→ RECORD EXCERPTS

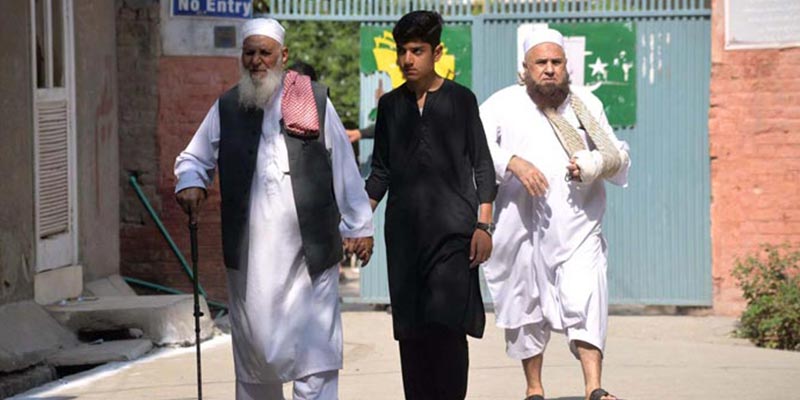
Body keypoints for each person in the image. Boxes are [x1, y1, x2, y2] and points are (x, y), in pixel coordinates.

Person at [174, 18, 374, 400]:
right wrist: (191, 182)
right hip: (252, 265)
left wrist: (358, 225)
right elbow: (193, 157)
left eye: (264, 52)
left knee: (315, 358)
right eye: (249, 53)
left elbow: (343, 165)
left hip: (309, 258)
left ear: (283, 56)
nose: (256, 61)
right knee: (256, 359)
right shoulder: (229, 106)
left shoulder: (312, 101)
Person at [479, 28, 630, 400]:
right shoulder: (501, 104)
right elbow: (476, 150)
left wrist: (592, 164)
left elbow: (616, 154)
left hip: (578, 223)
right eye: (541, 63)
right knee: (524, 303)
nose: (549, 70)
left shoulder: (586, 104)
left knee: (587, 295)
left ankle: (594, 386)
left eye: (556, 62)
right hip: (519, 225)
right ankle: (534, 388)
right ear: (525, 68)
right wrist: (513, 162)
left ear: (566, 66)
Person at [364, 11, 497, 400]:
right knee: (412, 332)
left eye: (417, 51)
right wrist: (357, 222)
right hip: (404, 239)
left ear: (436, 52)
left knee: (447, 330)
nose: (408, 60)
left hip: (454, 236)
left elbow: (483, 164)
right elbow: (380, 172)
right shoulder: (390, 106)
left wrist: (483, 226)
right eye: (403, 51)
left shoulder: (461, 100)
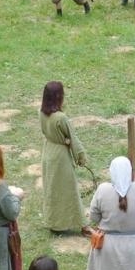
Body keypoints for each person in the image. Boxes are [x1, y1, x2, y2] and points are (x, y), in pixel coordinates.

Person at [39, 81, 92, 236]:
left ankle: (54, 222)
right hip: (61, 157)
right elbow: (72, 138)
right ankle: (82, 224)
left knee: (52, 189)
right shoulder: (61, 118)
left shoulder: (41, 113)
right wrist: (80, 157)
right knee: (69, 190)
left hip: (48, 152)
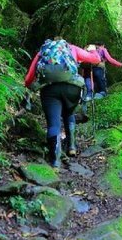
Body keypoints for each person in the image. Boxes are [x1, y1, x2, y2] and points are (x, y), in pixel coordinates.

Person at [24, 37, 101, 167]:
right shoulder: (72, 48)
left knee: (53, 124)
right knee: (69, 112)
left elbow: (28, 79)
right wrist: (93, 51)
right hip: (72, 88)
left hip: (50, 90)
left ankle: (55, 160)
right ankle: (71, 146)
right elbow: (96, 59)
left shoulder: (43, 51)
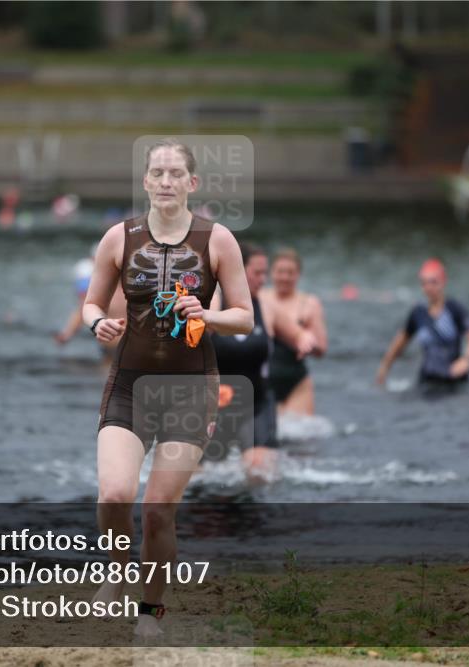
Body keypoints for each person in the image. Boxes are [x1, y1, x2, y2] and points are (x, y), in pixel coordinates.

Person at [82, 139, 252, 637]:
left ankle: (150, 609)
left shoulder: (218, 240)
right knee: (114, 494)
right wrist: (97, 325)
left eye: (175, 173)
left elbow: (244, 318)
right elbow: (90, 305)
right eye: (157, 173)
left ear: (192, 183)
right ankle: (116, 571)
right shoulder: (119, 237)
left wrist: (208, 315)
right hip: (129, 383)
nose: (165, 182)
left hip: (191, 388)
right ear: (145, 182)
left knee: (158, 511)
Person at [206, 242, 316, 482]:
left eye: (265, 273)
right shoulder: (214, 301)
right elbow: (199, 327)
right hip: (214, 408)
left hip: (256, 404)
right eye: (257, 273)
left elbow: (297, 334)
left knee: (259, 473)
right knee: (199, 478)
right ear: (237, 271)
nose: (263, 279)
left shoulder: (266, 307)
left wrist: (305, 339)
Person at [376, 258, 469, 389]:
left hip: (453, 378)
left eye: (433, 282)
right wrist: (384, 368)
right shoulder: (418, 313)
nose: (429, 287)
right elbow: (400, 342)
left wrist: (466, 359)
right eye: (424, 283)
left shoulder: (455, 309)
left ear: (443, 282)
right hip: (428, 378)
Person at [260, 248, 327, 415]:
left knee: (301, 435)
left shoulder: (309, 303)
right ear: (271, 273)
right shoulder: (260, 298)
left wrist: (309, 344)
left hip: (296, 381)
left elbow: (322, 349)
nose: (285, 277)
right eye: (280, 272)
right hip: (263, 378)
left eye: (290, 272)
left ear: (298, 275)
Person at [55, 249, 126, 368]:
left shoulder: (132, 291)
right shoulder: (106, 291)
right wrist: (67, 334)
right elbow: (82, 312)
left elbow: (81, 312)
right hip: (114, 350)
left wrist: (66, 335)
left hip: (122, 350)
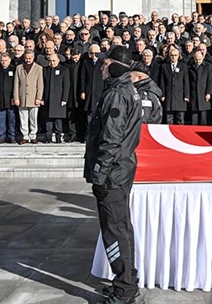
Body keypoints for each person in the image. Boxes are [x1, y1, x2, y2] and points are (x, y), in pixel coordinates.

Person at [84, 45, 143, 304]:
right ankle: (127, 278)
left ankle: (124, 289)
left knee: (114, 231)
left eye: (106, 63)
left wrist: (99, 173)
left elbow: (110, 139)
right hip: (121, 169)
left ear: (117, 64)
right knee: (121, 228)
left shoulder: (118, 94)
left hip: (112, 174)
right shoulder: (126, 90)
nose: (102, 67)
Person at [13, 50, 44, 144]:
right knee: (23, 118)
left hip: (33, 97)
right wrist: (16, 97)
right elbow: (16, 84)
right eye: (26, 58)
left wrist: (39, 97)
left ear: (33, 57)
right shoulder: (19, 68)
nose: (28, 60)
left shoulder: (38, 68)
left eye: (30, 58)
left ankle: (33, 135)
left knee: (33, 118)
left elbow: (40, 84)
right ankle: (25, 136)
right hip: (22, 97)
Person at [42, 54, 71, 143]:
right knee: (48, 120)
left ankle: (58, 137)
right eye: (50, 61)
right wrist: (42, 98)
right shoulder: (46, 70)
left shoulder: (64, 70)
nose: (52, 63)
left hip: (59, 99)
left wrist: (64, 99)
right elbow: (43, 85)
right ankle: (48, 137)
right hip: (48, 98)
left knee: (58, 120)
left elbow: (66, 86)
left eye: (54, 61)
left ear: (58, 60)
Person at [0, 51, 17, 144]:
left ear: (9, 60)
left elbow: (16, 85)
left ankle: (11, 136)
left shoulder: (14, 70)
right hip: (0, 99)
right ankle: (1, 136)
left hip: (10, 99)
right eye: (2, 60)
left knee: (11, 119)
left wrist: (15, 97)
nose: (4, 62)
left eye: (5, 60)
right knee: (1, 119)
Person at [159, 46, 189, 124]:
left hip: (180, 96)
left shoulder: (183, 66)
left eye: (175, 55)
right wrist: (163, 94)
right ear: (169, 56)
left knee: (180, 119)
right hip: (169, 96)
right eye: (172, 55)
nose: (173, 57)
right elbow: (162, 82)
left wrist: (186, 96)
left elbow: (186, 82)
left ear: (179, 55)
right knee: (169, 119)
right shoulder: (164, 67)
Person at [187, 49, 212, 125]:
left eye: (199, 59)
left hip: (204, 93)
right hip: (194, 94)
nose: (198, 61)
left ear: (203, 58)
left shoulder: (208, 66)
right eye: (196, 59)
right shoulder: (190, 67)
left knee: (203, 118)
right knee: (194, 118)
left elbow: (210, 80)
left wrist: (209, 93)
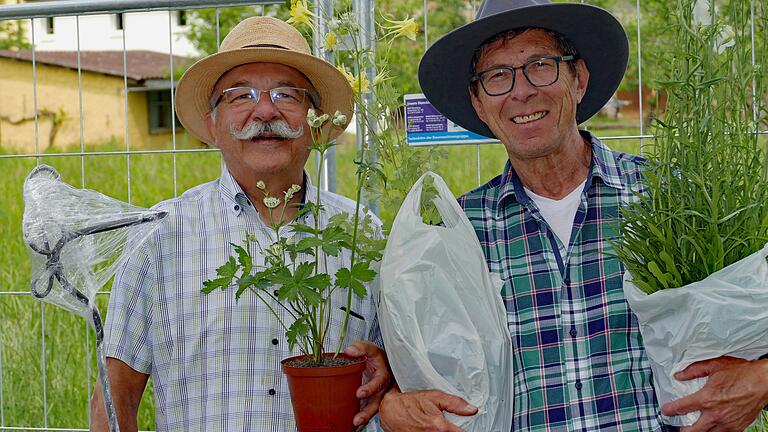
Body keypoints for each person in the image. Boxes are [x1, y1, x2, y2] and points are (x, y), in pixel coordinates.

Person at [379, 0, 768, 431]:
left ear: (578, 79)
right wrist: (391, 405)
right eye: (497, 76)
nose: (521, 91)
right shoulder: (456, 233)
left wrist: (763, 379)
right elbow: (418, 367)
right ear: (479, 102)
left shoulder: (670, 196)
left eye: (540, 65)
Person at [90, 16, 390, 432]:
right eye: (240, 96)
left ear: (315, 122)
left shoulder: (363, 233)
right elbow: (114, 398)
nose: (265, 110)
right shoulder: (158, 236)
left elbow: (397, 375)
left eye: (287, 94)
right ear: (213, 125)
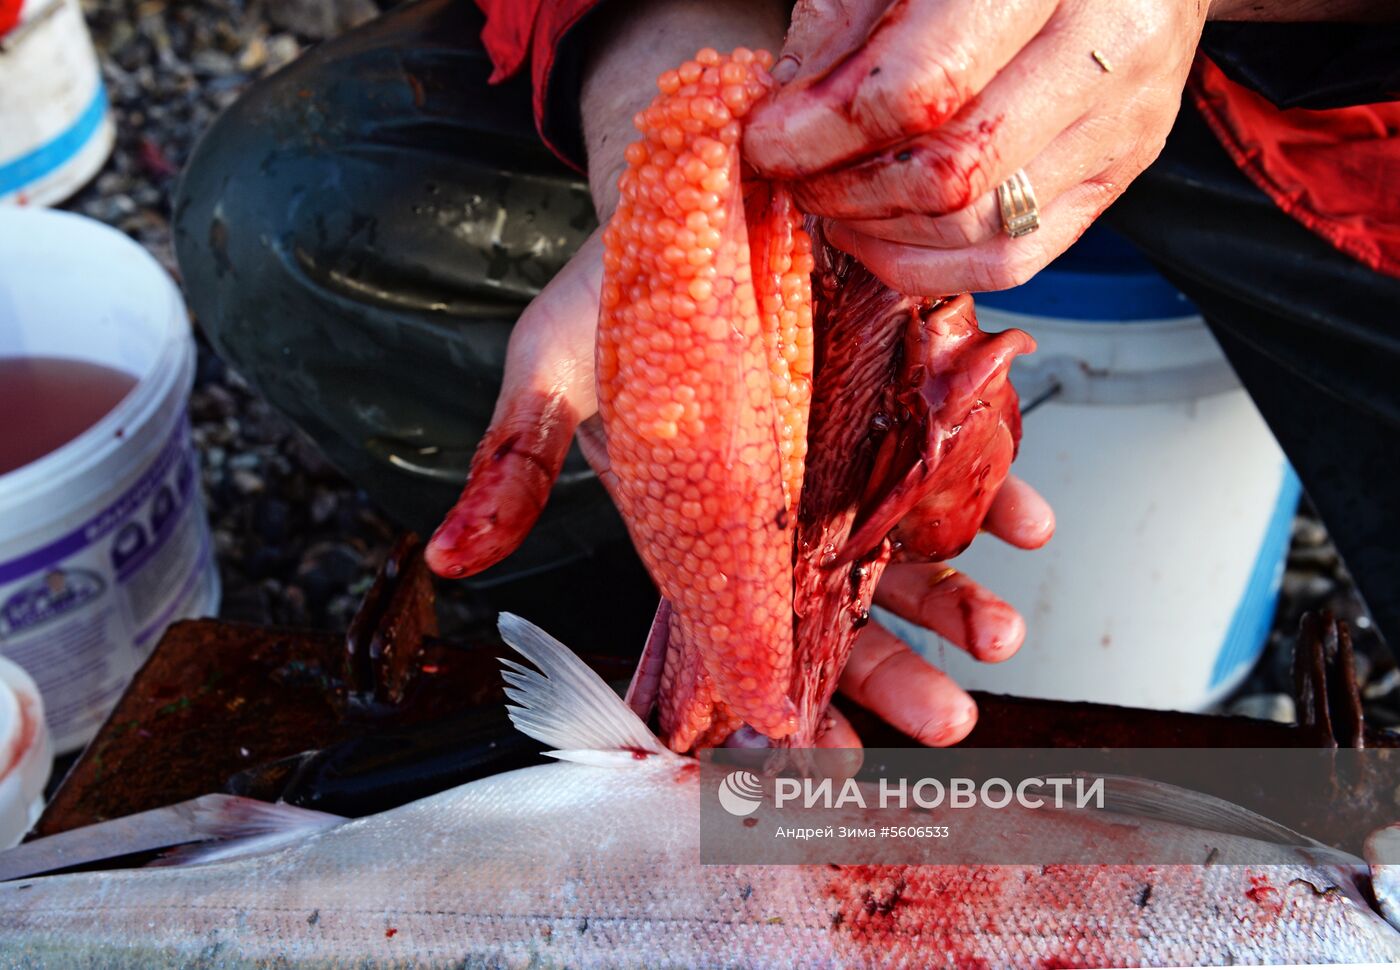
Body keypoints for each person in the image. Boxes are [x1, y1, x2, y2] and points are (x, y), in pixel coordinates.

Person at [175, 0, 1400, 746]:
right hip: (799, 48)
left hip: (1349, 142)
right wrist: (665, 98)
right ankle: (656, 669)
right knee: (301, 214)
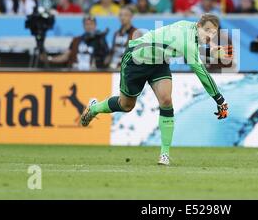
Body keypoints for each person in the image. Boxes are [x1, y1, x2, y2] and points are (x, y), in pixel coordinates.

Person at [80, 14, 231, 166]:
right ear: (198, 26)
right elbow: (200, 71)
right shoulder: (187, 41)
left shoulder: (190, 27)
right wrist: (220, 100)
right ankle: (94, 108)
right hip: (136, 59)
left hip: (159, 63)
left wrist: (211, 49)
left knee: (166, 100)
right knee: (126, 105)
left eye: (213, 33)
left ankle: (164, 154)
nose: (210, 35)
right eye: (208, 31)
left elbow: (196, 41)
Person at [42, 15, 109, 70]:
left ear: (95, 25)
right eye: (86, 24)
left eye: (91, 24)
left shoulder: (100, 40)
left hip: (92, 73)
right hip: (76, 72)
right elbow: (65, 56)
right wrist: (49, 58)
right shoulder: (76, 40)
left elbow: (106, 58)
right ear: (83, 26)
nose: (89, 26)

→ WHAT NEEDS TO BE DONE
What do the lines above say from the one containing "left ankle: (58, 137)" down to the one containing "left wrist: (209, 93)"? Return them exactly, both end lines included, and only them.

→ YOUR RESPONSE
left ankle: (58, 137)
right eye: (50, 61)
right wrist: (42, 98)
right shoulder: (46, 70)
left shoulder: (64, 70)
nose: (52, 63)
left hip: (59, 99)
left wrist: (64, 99)
right elbow: (43, 85)
right ankle: (48, 137)
right hip: (48, 98)
left knee: (58, 120)
left elbow: (66, 86)
left eye: (54, 61)
left ear: (58, 60)
Person at [0, 51, 17, 144]:
left ear: (9, 60)
left elbow: (16, 85)
left ankle: (11, 136)
left shoulder: (14, 70)
right hip: (0, 99)
right ankle: (1, 136)
left hip: (10, 99)
right eye: (2, 60)
left knee: (11, 119)
left wrist: (15, 97)
nose: (4, 62)
left eye: (5, 60)
right knee: (1, 119)
Person at [159, 46, 189, 124]:
left hip: (180, 96)
left shoulder: (183, 66)
left eye: (175, 55)
right wrist: (163, 94)
right ear: (169, 56)
left knee: (180, 119)
right hip: (169, 96)
right eye: (172, 55)
nose: (173, 57)
right elbow: (162, 82)
left wrist: (186, 96)
left elbow: (186, 82)
left ear: (179, 55)
right knee: (169, 119)
right shoulder: (164, 67)
Person at [187, 49, 212, 125]:
left eye: (199, 59)
left hip: (204, 93)
right hip: (194, 94)
nose: (198, 61)
left ear: (203, 58)
left shoulder: (208, 66)
right eye: (196, 59)
right shoulder: (190, 67)
left knee: (203, 118)
right knee: (194, 118)
left elbow: (210, 80)
left wrist: (209, 93)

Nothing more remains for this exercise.